As RBC (TSX:) noted in an article, “Most amounts received from a life insurance policy are not subject to income tax. Regardless of policy size, your spouse, child, or anyone else you designate as beneficiary would not have to report life insurance proceeds as taxable income on their Canadian tax return. In other words, most amounts received from a life insurance policy are tax-exempt, making it a wonderful way to pass on wealth to loved ones.

Therefore, companies like Sun Life (:SLF)(NYSE:SLF) and Manulife (TSX:TSX:)(NYSE:MFC) are here to stay. Investors looking for passive income should consider investing in these dividend-paying stocks.

Sun Life Stock Sun Life stock is a beloved dividend-paying stock in the life and health insurance industry. It had strong three-year revenue growth of 9.8% per year. During the period, its pre-tax income grew at a rate of 13.2%, while its net income grew at a compound annual growth rate (CAGR) of approximately 14.5%. It is more telling to also observe the growth of earnings per share (EPS). Specifically, adjusted EPS of dividend-paying stocks grew at a CAGR of approximately 7.5% over the period.

At $64.73 at the time of writing, Sun Life shares are trading at a discount of around 14% with a 12-month upside potential of around 17%. Above all, it pays a good return of almost 4.1%. Its dividend is protected by a sustainable payout ratio of around 44%. Its revenue has also grown steadily over the past 10 years or so.

Sun Life shares appear to be a good choice for passive income, given its stable earnings and persistent growth, generous yield and reasonable valuation.
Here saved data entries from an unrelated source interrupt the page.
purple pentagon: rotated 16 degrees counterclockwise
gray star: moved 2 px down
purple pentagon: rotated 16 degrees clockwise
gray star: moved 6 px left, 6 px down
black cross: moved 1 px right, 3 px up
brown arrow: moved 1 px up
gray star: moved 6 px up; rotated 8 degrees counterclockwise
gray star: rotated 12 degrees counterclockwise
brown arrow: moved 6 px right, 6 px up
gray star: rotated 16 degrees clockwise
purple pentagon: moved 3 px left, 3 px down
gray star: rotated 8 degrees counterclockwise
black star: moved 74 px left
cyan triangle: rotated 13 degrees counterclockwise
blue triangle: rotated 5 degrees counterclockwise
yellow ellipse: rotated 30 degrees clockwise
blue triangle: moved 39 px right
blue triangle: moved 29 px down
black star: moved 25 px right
Manulife Stock If you want an even bigger return, consider Manulife Stock, the equivalent of Sun Life. At $25.28 at the time of writing, Manulife shares are outperforming by 5.2%. Its payout rate for 2022 is estimated at around 38%. MFC shares are trading at a greater discount than Sun Life. Specifically, it trades at around 7.6 times earnings, while analysts estimate its EPS can grow up to 13% annually over the next three to five years.
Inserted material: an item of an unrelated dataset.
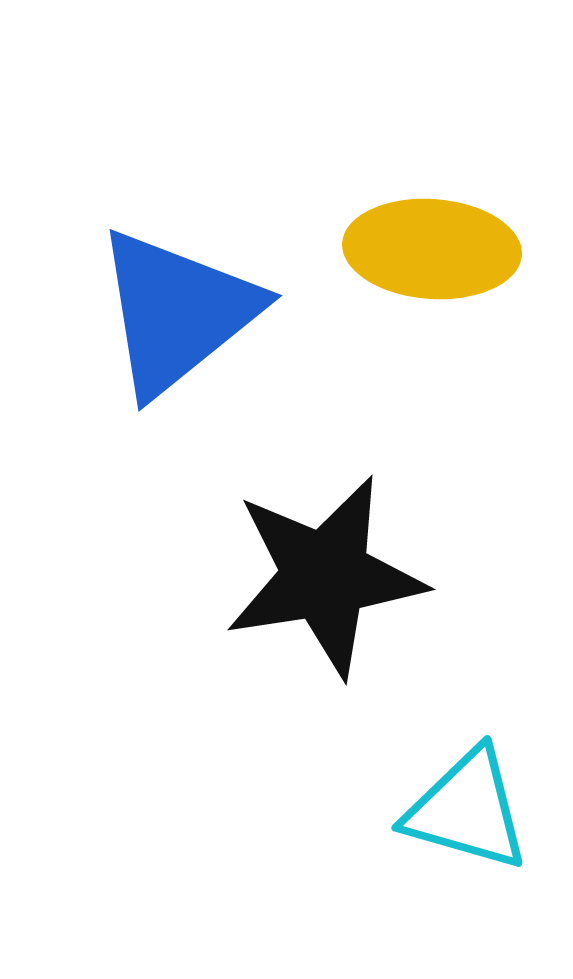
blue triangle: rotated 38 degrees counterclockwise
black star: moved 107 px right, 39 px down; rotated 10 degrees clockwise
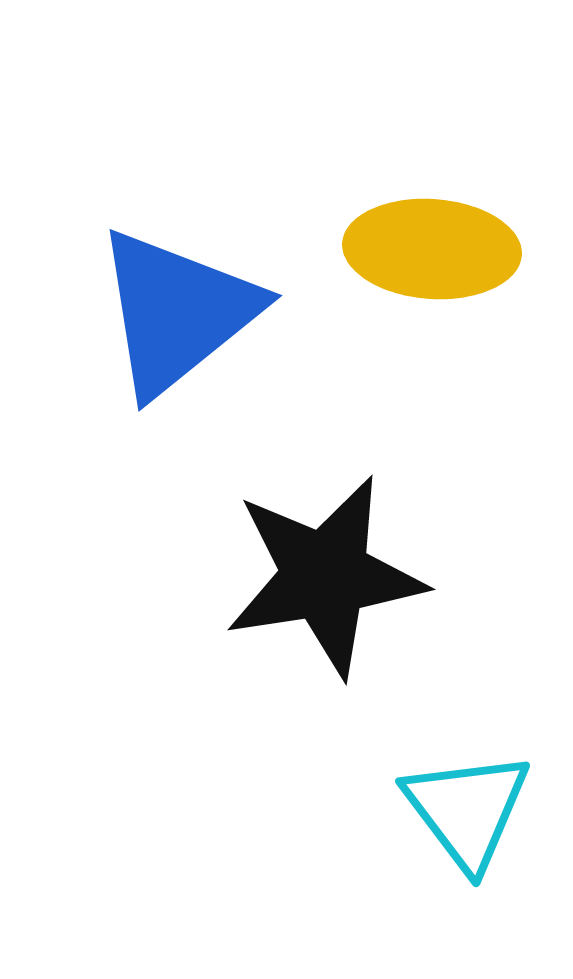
cyan triangle: rotated 37 degrees clockwise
I don’t know what it would take for MFC to return to a higher valuation, but dividend stocks can potentially trade around 50% higher. Some analysts believe the discount is due to its exposure to Asia, which is impacted by zero-COVID policies in Chinese cities.

MFC’s three-year revenue growth rate is 17.1%. During the period, its pre-tax profit grew at a rate of 13.8%, while its net profit grew at a CAGR of approximately 12.5%. On a per share basis, its adjusted earnings grew at a CAGR of approximately 5.9%.
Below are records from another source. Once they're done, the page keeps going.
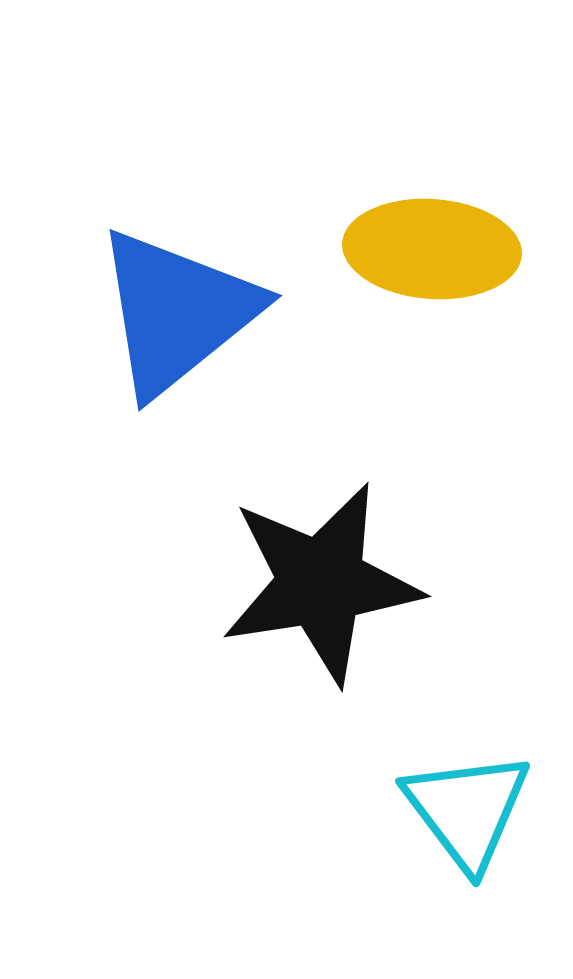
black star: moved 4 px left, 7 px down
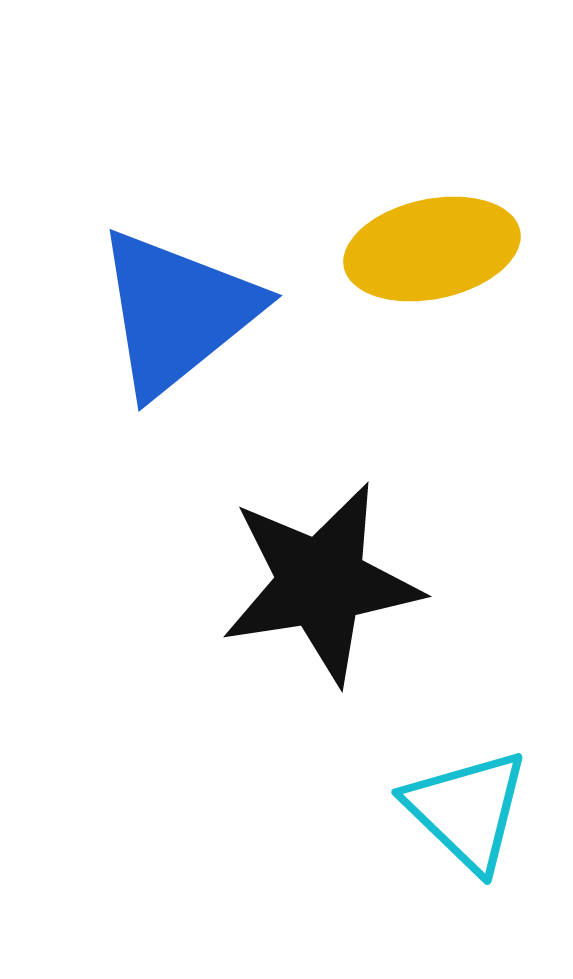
yellow ellipse: rotated 16 degrees counterclockwise
cyan triangle: rotated 9 degrees counterclockwise
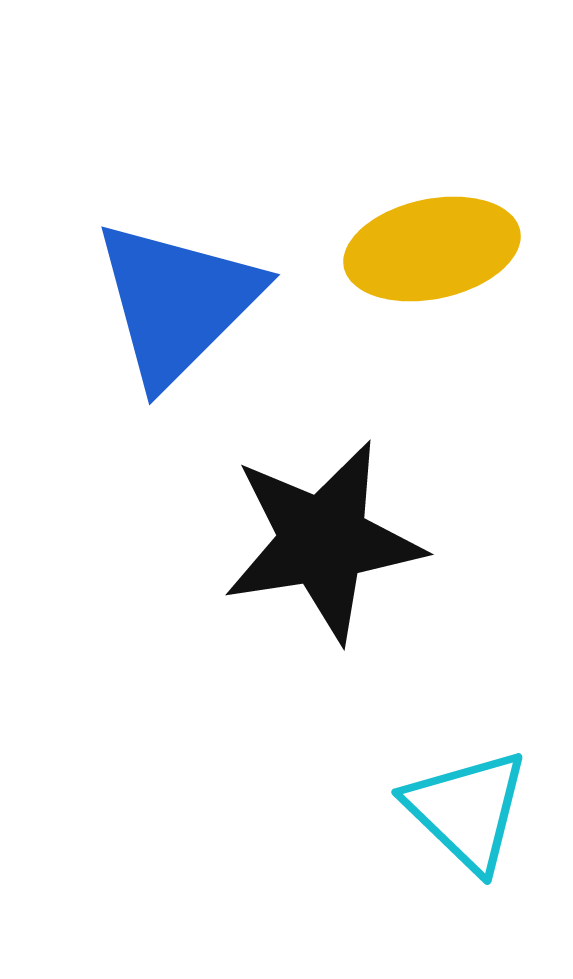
blue triangle: moved 10 px up; rotated 6 degrees counterclockwise
black star: moved 2 px right, 42 px up
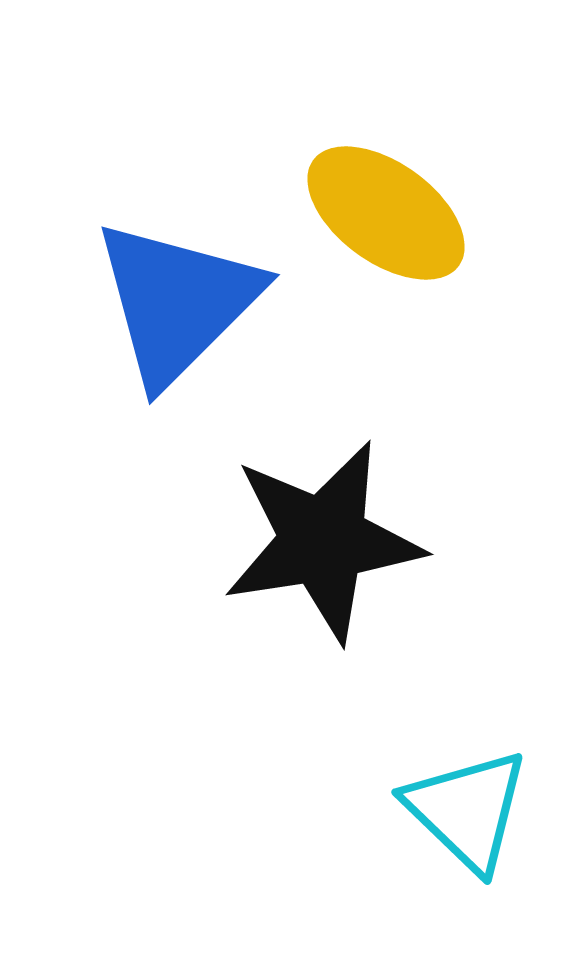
yellow ellipse: moved 46 px left, 36 px up; rotated 48 degrees clockwise
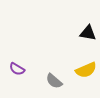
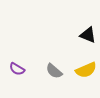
black triangle: moved 2 px down; rotated 12 degrees clockwise
gray semicircle: moved 10 px up
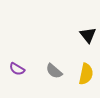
black triangle: rotated 30 degrees clockwise
yellow semicircle: moved 4 px down; rotated 55 degrees counterclockwise
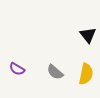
gray semicircle: moved 1 px right, 1 px down
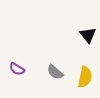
yellow semicircle: moved 1 px left, 3 px down
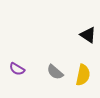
black triangle: rotated 18 degrees counterclockwise
yellow semicircle: moved 2 px left, 2 px up
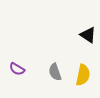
gray semicircle: rotated 30 degrees clockwise
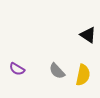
gray semicircle: moved 2 px right, 1 px up; rotated 24 degrees counterclockwise
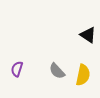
purple semicircle: rotated 77 degrees clockwise
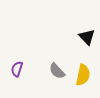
black triangle: moved 1 px left, 2 px down; rotated 12 degrees clockwise
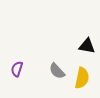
black triangle: moved 9 px down; rotated 36 degrees counterclockwise
yellow semicircle: moved 1 px left, 3 px down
Rising interest rates Here’s good news for income investors: the best interest rate on GICs is now 4%! Rising interest rates make dividend stocks less attractive. Therefore, SLF and MFC shares may continue to be weighed over the coming months. That said, it will eventually get to a point where they’re too attractive to ignore. After all, they have the ability to increase their dividends and offer the potential for price gains.

Between the two insurance values, sun life is often considered the passive income investment that helps you sleep better at night. This is why it commands a higher price/earnings multiple. However, if you need current income, SLF’s lower yield can’t beat MFC’s dividend income generation.

The post office Passive Income: 2 Dividend Stocks to Buy and Hold Forever appeared first on Motley Fool Canada.

The Motley Fool has no position in the stocks mentioned. Dumb contributor Kay Ng owns Manulife stock.